Especially in white middle-class communities (in a 1997 study European women were more than twice as likely to be using
HRT compared to Maori or Pacific Island women) where until a couple of weeks ago going on the hormone had become almost
a ‘coming of middle-age’ ritual. “Why wouldn’t you?’ the same enthusiast latté buddy asked me just a couple of years
ago. But perhaps the question she should have been asking was much simpler; Just what is hormone replacement therapy?
The principal ingredient in Premarin, one of the two drugs presently under fire is PMU or pregnant mares urine. If you
love horses you probably don’t want to read this. It turns out the pungent, frothy yellow stuff is rich in estrogen and
the demand for it so strong there are around 40,000 horses being farmed for their urine in North America. Although
Premarin can now be 100% synthesized, the industry prefers the ‘organic’ nature of the real stuff. So for the majority
of their 11 month pregnancy the mares are confined to the ‘pee line’, standing in stalls often no more than three and
half feet wide, with no exercise, strapped into urine collection harnesses with pouches cupping their genitals, their
urine sucked from them. The mares are constantly pregnant and worn out by the time they’re 5 years old. That they suffer
for our drug of choice goes without saying.
It’s not just the mares that suffer. In the United States the pleasure horse market is saturated so the foals, the
by-product of PMU farming are shipped off for human and animal consumption. The pharmaceutical company that buys the
urine says 8,000 foals in its farms are slaughtered each year but insiders report it’s more like 30,000.
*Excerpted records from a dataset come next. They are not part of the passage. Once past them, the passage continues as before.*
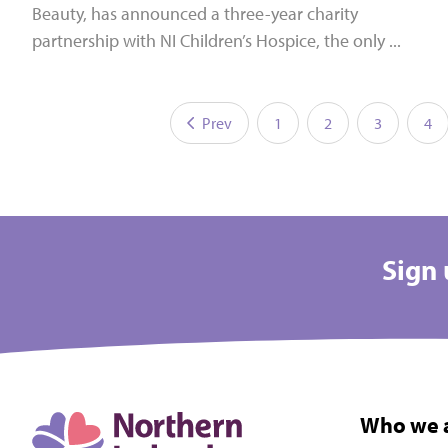
Beauty, has announced a three-year charity
partnership with NI Children’s Hospice, the only ...
Prev
1
2
3
4
Sign 
Who we 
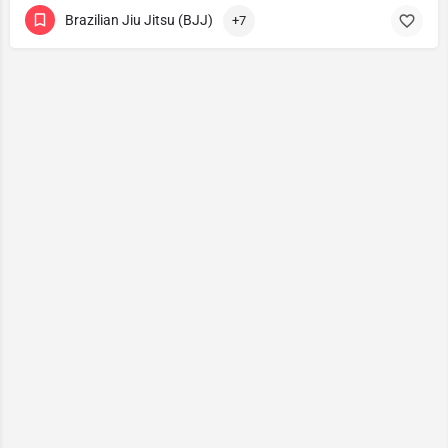
Brazilian Jiu Jitsu (BJJ)
+7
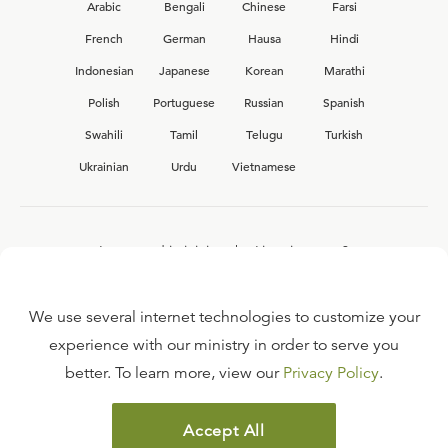
Arabic
Bengali
Chinese
Farsi
French
German
Hausa
Hindi
Indonesian
Japanese
Korean
Marathi
Polish
Portuguese
Russian
Spanish
Swahili
Tamil
Telugu
Turkish
Ukrainian
Urdu
Vietnamese
Interested in joining the Ligonier team?
View our current
career opportunities.
We use several internet technologies to customize your
experience with our ministry in order to serve you
better. To learn more, view our
Privacy Policy
.
FAQ
TERMS OF USE
Accept All
COPYRIGHT POLICY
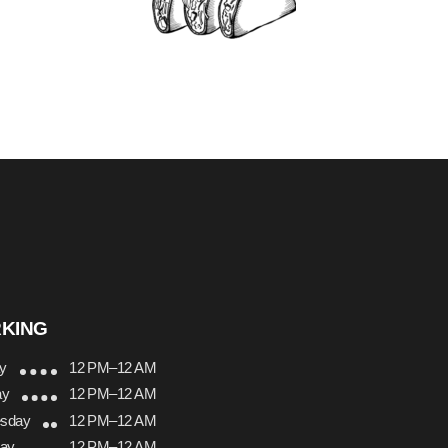
KING
y
12 PM–12 AM
ay
12 PM–12 AM
sday
12 PM–12 AM
day
12 PM–12 AM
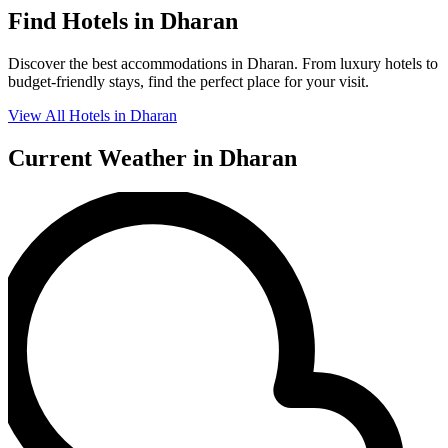
Find Hotels in Dharan
Discover the best accommodations in Dharan. From luxury hotels to
budget-friendly stays, find the perfect place for your visit.
View All Hotels in Dharan
Current Weather in Dharan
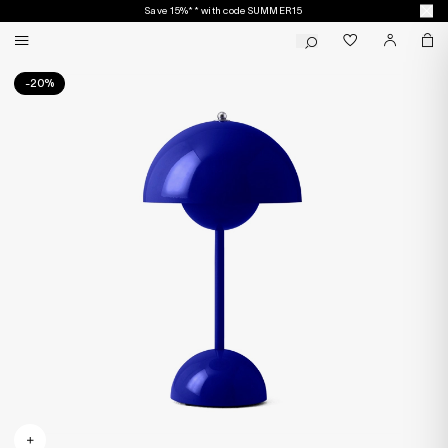
Save 15%** with code SUMMER15
-20%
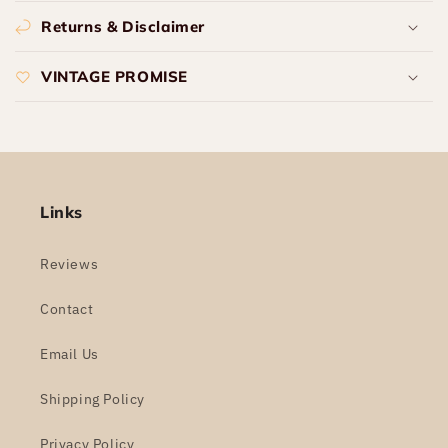
Returns & Disclaimer
VINTAGE PROMISE
Links
Reviews
Contact
Email Us
Shipping Policy
Privacy Policy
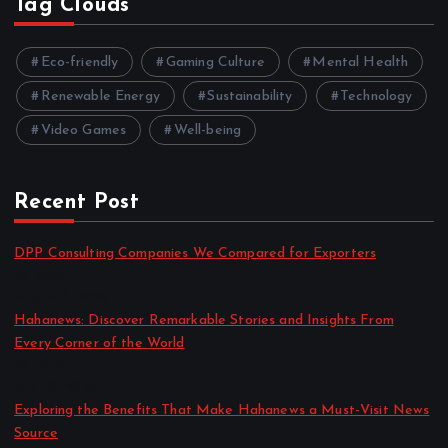
Tag Clouds
Eco-friendly
Gaming Culture
Mental Health
Renewable Energy
Sustainability
Technology
Video Games
Well-being
Recent Post
DPP Consulting Companies We Compared for Exporters
by admin
August 3, 2026
Hahanews: Discover Remarkable Stories and Insights From
Every Corner of the World
by admin
July 30, 2026
Exploring the Benefits That Make Hahanews a Must-Visit News
Source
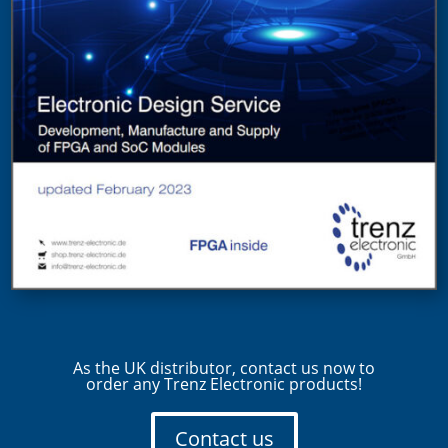
As the UK distributor, contact us now to
order any Trenz Electronic products!
Contact us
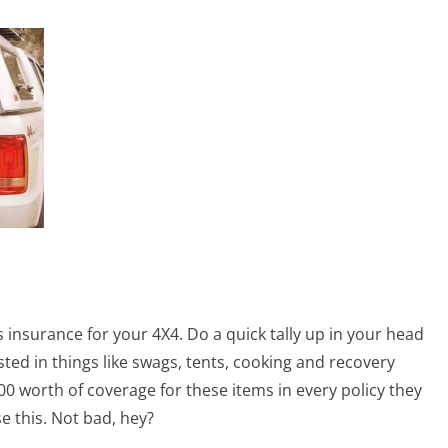
s insurance for your 4X4. Do a quick tally up in your head
ted in things like swags, tents, cooking and recovery
00 worth of coverage for these items in every policy they
e this. Not bad, hey?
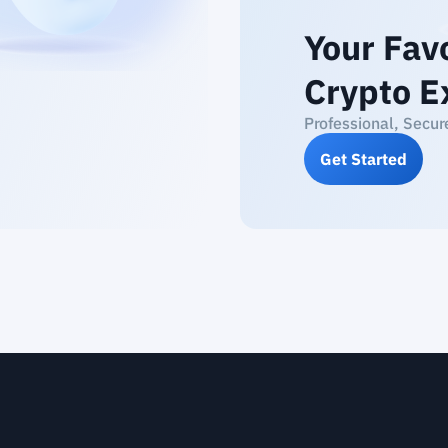
Your Fav
Crypto E
Professional, Secur
Get Started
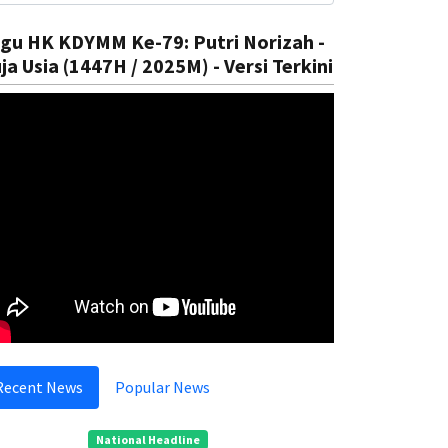
gu HK KDYMM Ke-79: Putri Norizah -
ja Usia (1447H / 2025M) - Versi Terkini
ational
In The Court
ntroduce Climate Education
Preventi
Rizal
05 Aug, 2025
Rizal
05
Recent News
Popular News
National Headline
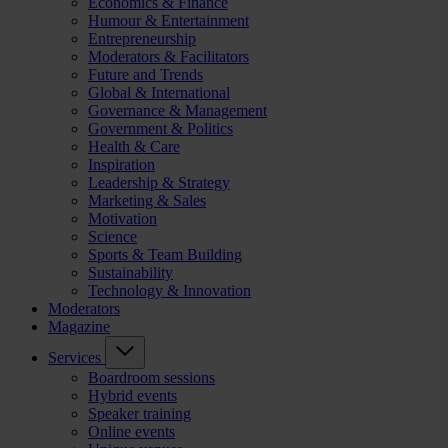
Economics & Finance
Humour & Entertainment
Entrepreneurship
Moderators & Facilitators
Future and Trends
Global & International
Governance & Management
Government & Politics
Health & Care
Inspiration
Leadership & Strategy
Marketing & Sales
Motivation
Science
Sports & Team Building
Sustainability
Technology & Innovation
Moderators
Magazine
Services
Boardroom sessions
Hybrid events
Speaker training
Online events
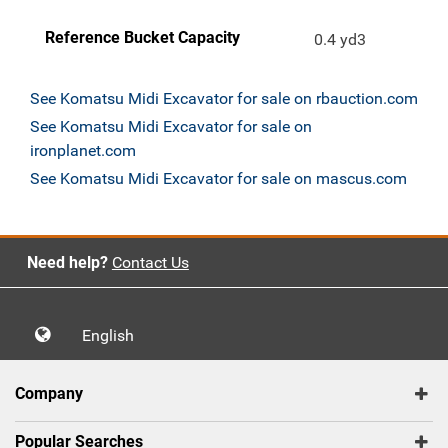
Reference Bucket Capacity
0.4 yd3
See Komatsu Midi Excavator for sale on rbauction.com
See Komatsu Midi Excavator for sale on
ironplanet.com
See Komatsu Midi Excavator for sale on mascus.com
Need help?
Contact Us
English
Company
Popular Searches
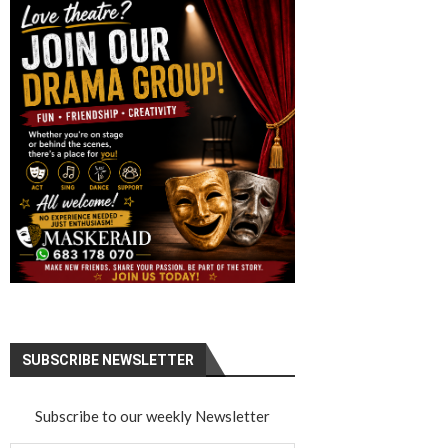
SUBSCRIBE NEWSLETTER
Subscribe to our weekly Newsletter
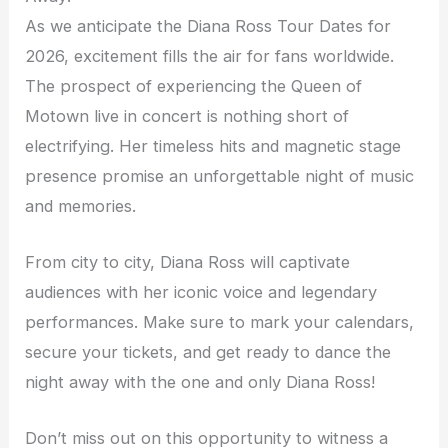
As we anticipate the Diana Ross Tour Dates for
2026, excitement fills the air for fans worldwide.
The prospect of experiencing the Queen of
Motown live in concert is nothing short of
electrifying. Her timeless hits and magnetic stage
presence promise an unforgettable night of music
and memories.
From city to city, Diana Ross will captivate
audiences with her iconic voice and legendary
performances. Make sure to mark your calendars,
secure your tickets, and get ready to dance the
night away with the one and only Diana Ross!
Don’t miss out on this opportunity to witness a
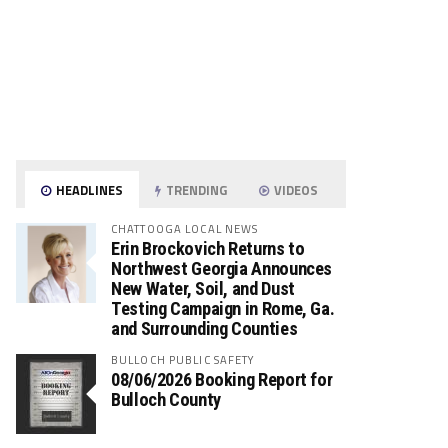
HEADLINES
TRENDING
VIDEOS
CHATTOOGA LOCAL NEWS
Erin Brockovich Returns to
Northwest Georgia Announces
New Water, Soil, and Dust
Testing Campaign in Rome, Ga.
and Surrounding Counties
BULLOCH PUBLIC SAFETY
08/06/2026 Booking Report for
Bulloch County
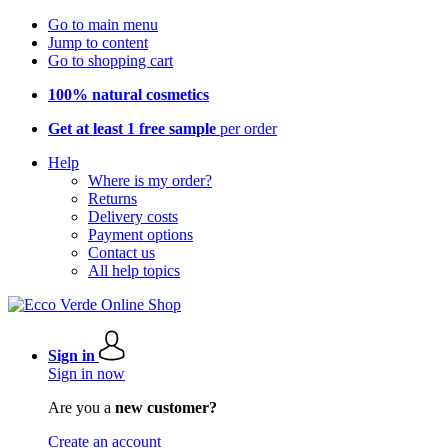
Go to main menu
Jump to content
Go to shopping cart
100% natural cosmetics
Get at least 1 free sample
per order
Help
Where is my order?
Returns
Delivery costs
Payment options
Contact us
All help topics
Sign in
Sign in now
Are you a
new customer?
Create an account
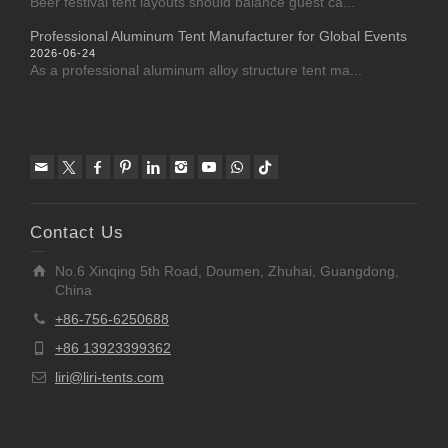
Beer festival tent layouts should balance guest ca...
Professional Aluminum Tent Manufacturer for Global Events
2026-06-24
As a professional aluminum alloy structure tent ma...
Contact Us
No.6 Xinqing 5th Road, Doumen, Zhuhai, Guangdong,
China
+86-756-6250688
+86 13923399362
liri@liri-tents.com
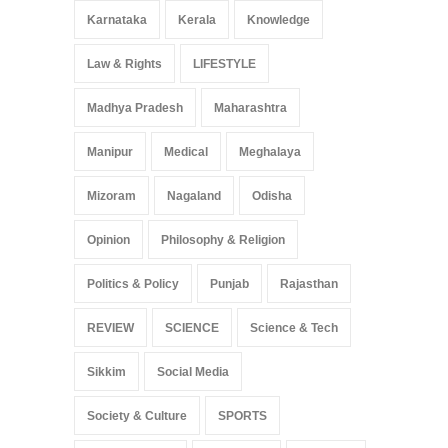
Karnataka
Kerala
Knowledge
Law & Rights
LIFESTYLE
Madhya Pradesh
Maharashtra
Manipur
Medical
Meghalaya
Mizoram
Nagaland
Odisha
Opinion
Philosophy & Religion
Politics & Policy
Punjab
Rajasthan
REVIEW
SCIENCE
Science & Tech
Sikkim
Social Media
Society & Culture
SPORTS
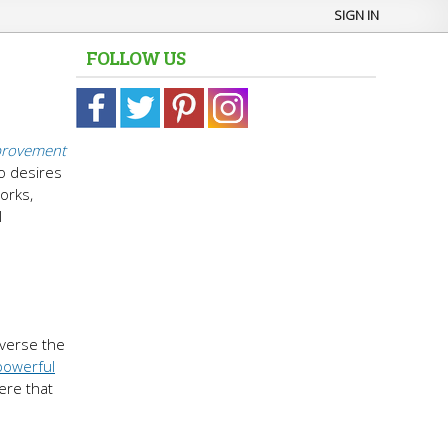
SIGN IN
FOLLOW US
provement
ho desires
orks,
l
everse the
powerful
ere that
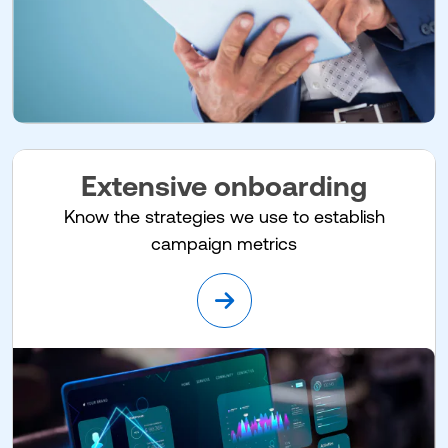
Extensive onboarding
Know the strategies we use to establish
campaign metrics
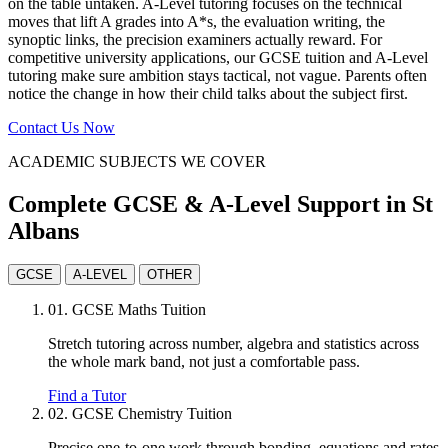
on the table untaken. A-Level tutoring focuses on the technical
moves that lift A grades into A*s, the evaluation writing, the
synoptic links, the precision examiners actually reward. For
competitive university applications, our GCSE tuition and A-Level
tutoring make sure ambition stays tactical, not vague. Parents often
notice the change in how their child talks about the subject first.
Contact Us Now
ACADEMIC SUBJECTS WE COVER
Complete GCSE & A-Level Support in St
Albans
GCSE
A-LEVEL
OTHER
01.
GCSE Maths Tuition
Stretch tutoring across number, algebra and statistics across
the whole mark band, not just a comfortable pass.
Find a Tutor
02.
GCSE Chemistry Tuition
Precise one-to-one work through bonding, equations and rates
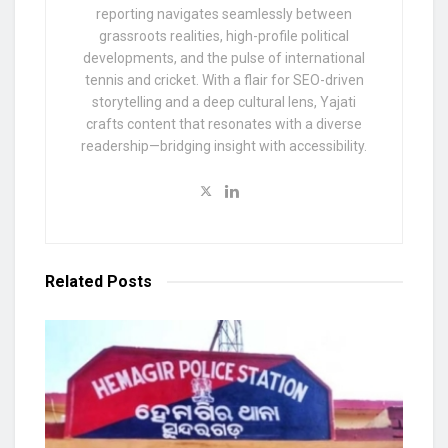
reporting navigates seamlessly between
grassroots realities, high-profile political
developments, and the pulse of international
tennis and cricket. With a flair for SEO-driven
storytelling and a deep cultural lens, Yajati
crafts content that resonates with a diverse
readership—bridging insight with accessibility.
Related
Posts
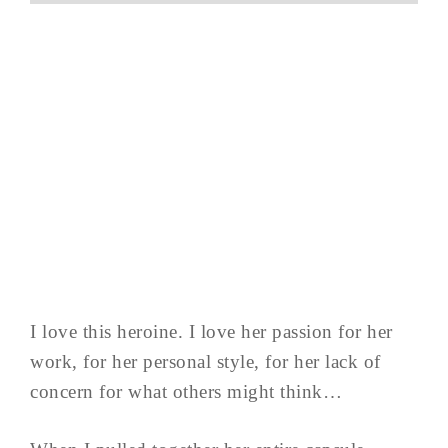
I love this heroine. I love her passion for her
work, for her personal style, for her lack of
concern for what others might think…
Susan Wagner the founder of US organization Equine Advocates says she’d always hoped the treatment of PMU horses would
be enough to put women off using the drugs. But of course it wasn’t. It’s taken a medical misadventure and good old
self-interest to end what Wagner calls ‘a 60-year catastrophe for horses.’
But horses aside, some commentators, viewing the HRT debacle, have once again asked that old feminist question; who owns
women’s bodies? The answers are typical. The male dominated medical profession gets it’s share of blame and of course
the pharmaceutical companies that market HRT have been accused of exploiting vulnerable women – and yes Wyeth-Ayerst the
manufacturers of Premarin, were recently revealed to have paid the good Dr Wilson handsomely for his 1966 best-seller.
But surely we’re not still that stupid. The predominant users of HRT are educated professional women. We consider
ourselves media savvy; we pride ourselves on seeing through glossy advertising campaigns. ‘They’ didn’t sell us another
medical travesty. We bought it. For all our ‘our bodies, ourselves’ feminist rhetoric we’re still in revolt from the
natural process of our bodies. The question we should be asking is not ‘how did the medical profession allow the time
bomb of HRT to happen?’ but why do we, the end-users, treat our middle age as a disease, virulent enough to have its
‘cures’ subsidized by Pharmac.
Ultimately it’s us, the latte women of Ponsonby (and every other well heeled middle class suburb) who need to
re-evaluate our own roles in this debacle. As to what will happen to the mares now the bottom has dropped out of the
urine market is anyone’s guess. Possibly they’ll be put out to pasture, but more likely they’ll end up in some trendy
new burger. Or maybe Wyeth will discover PMU miraculously cures another illness. Wrinkles perhaps.